PROBLEM TO WORK ON:
Omit any picture, and return the remaining data exactly as written.

SOURCE MATERIAL:
________________________

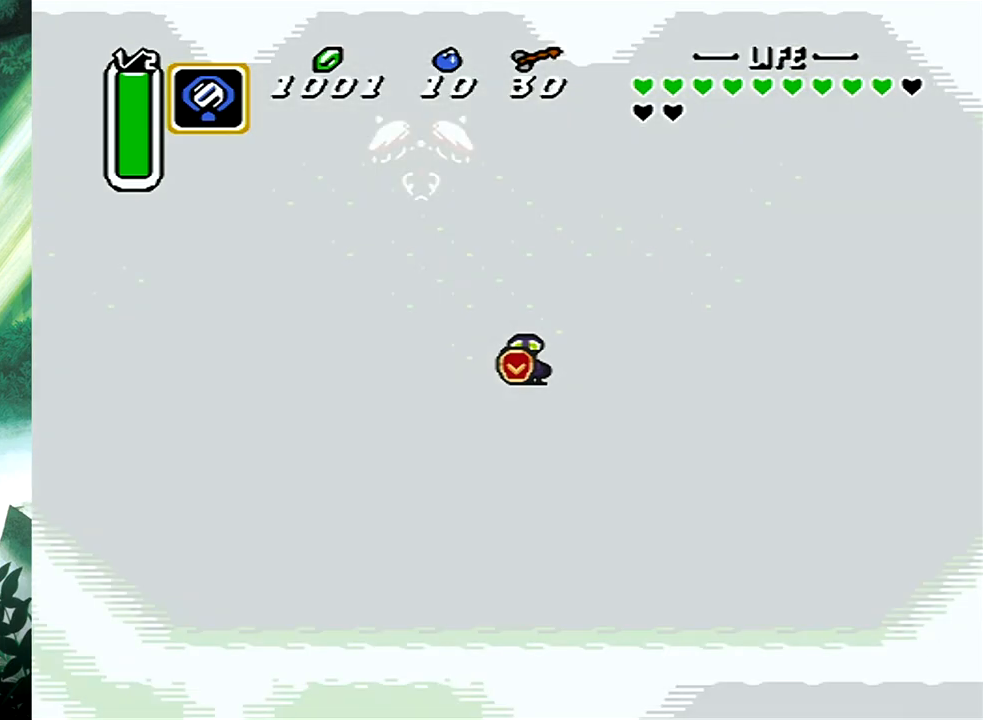
{"buttons": ["DPAD_UP", "DPAD_LEFT"], "events": [[200, "DPAD_UP", "down"]]}
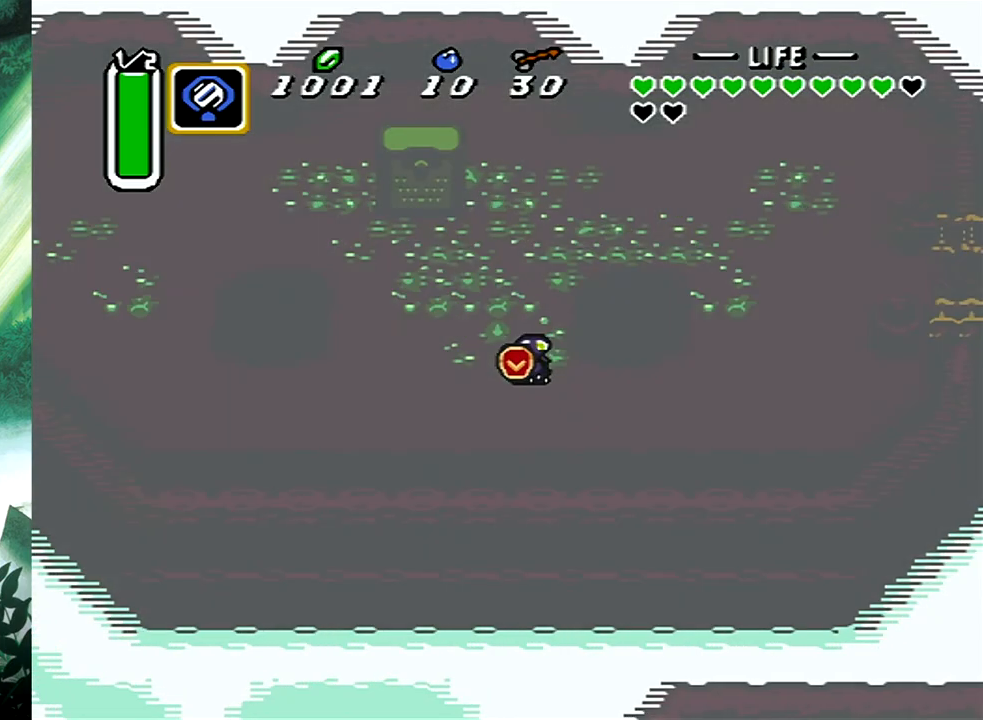
{"buttons": ["L1", "DPAD_UP", "DPAD_LEFT"], "events": [[467, "L1", "down"]]}
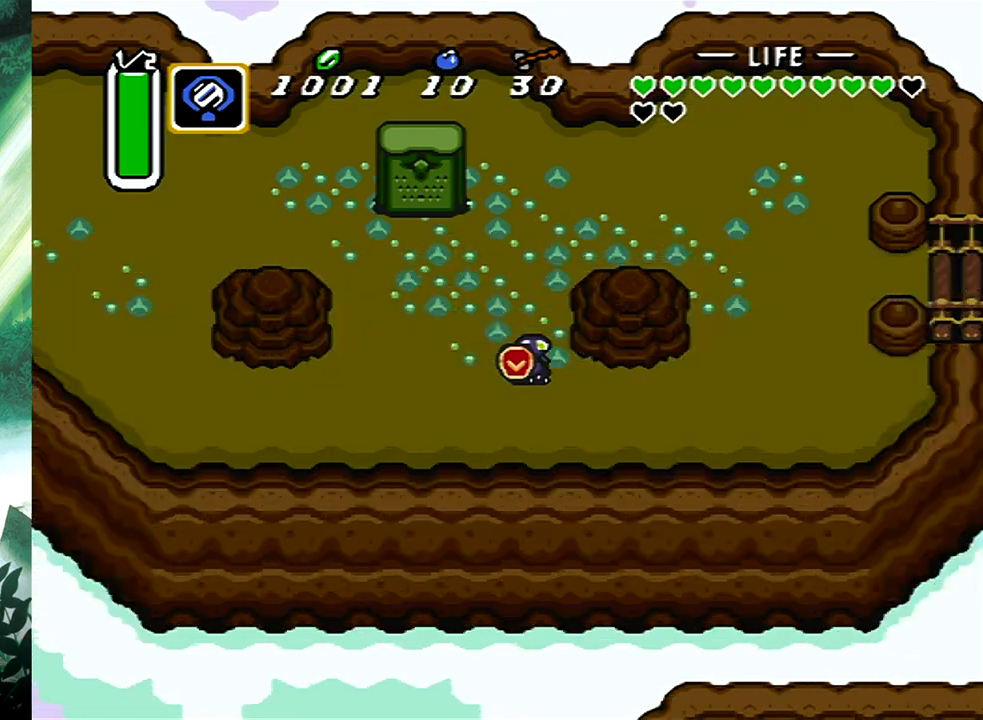
{"buttons": ["L1", "DPAD_UP"], "events": [[50, "L1", "up"], [300, "L1", "down"], [367, "L1", "up"], [450, "DPAD_LEFT", "up"], [450, "L1", "down"]]}
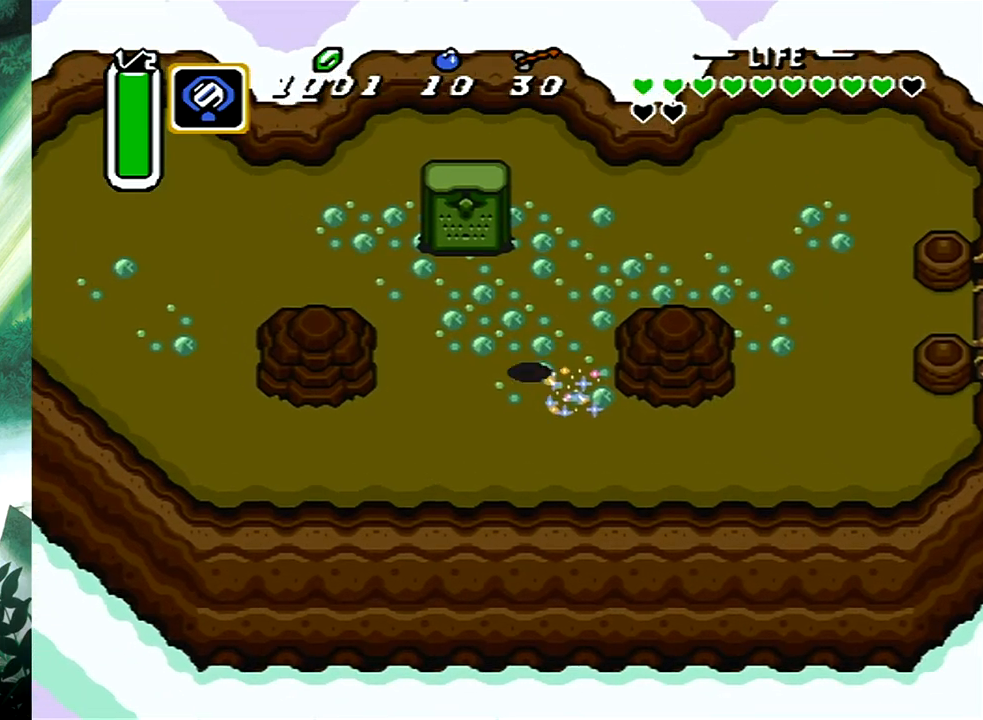
{"buttons": [], "events": [[83, "L1", "up"], [183, "L1", "down"], [233, "L1", "up"], [467, "DPAD_UP", "up"]]}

________________________

ANSWER SECTION:
{"buttons": ["DPAD_UP", "DPAD_LEFT"], "events": [[200, "DPAD_UP", "down"]]}
{"buttons": ["L1", "DPAD_UP", "DPAD_LEFT"], "events": [[467, "L1", "down"]]}
{"buttons": ["L1", "DPAD_UP"], "events": [[50, "L1", "up"], [300, "L1", "down"], [367, "L1", "up"], [450, "DPAD_LEFT", "up"], [450, "L1", "down"]]}
{"buttons": [], "events": [[83, "L1", "up"], [183, "L1", "down"], [233, "L1", "up"], [467, "DPAD_UP", "up"]]}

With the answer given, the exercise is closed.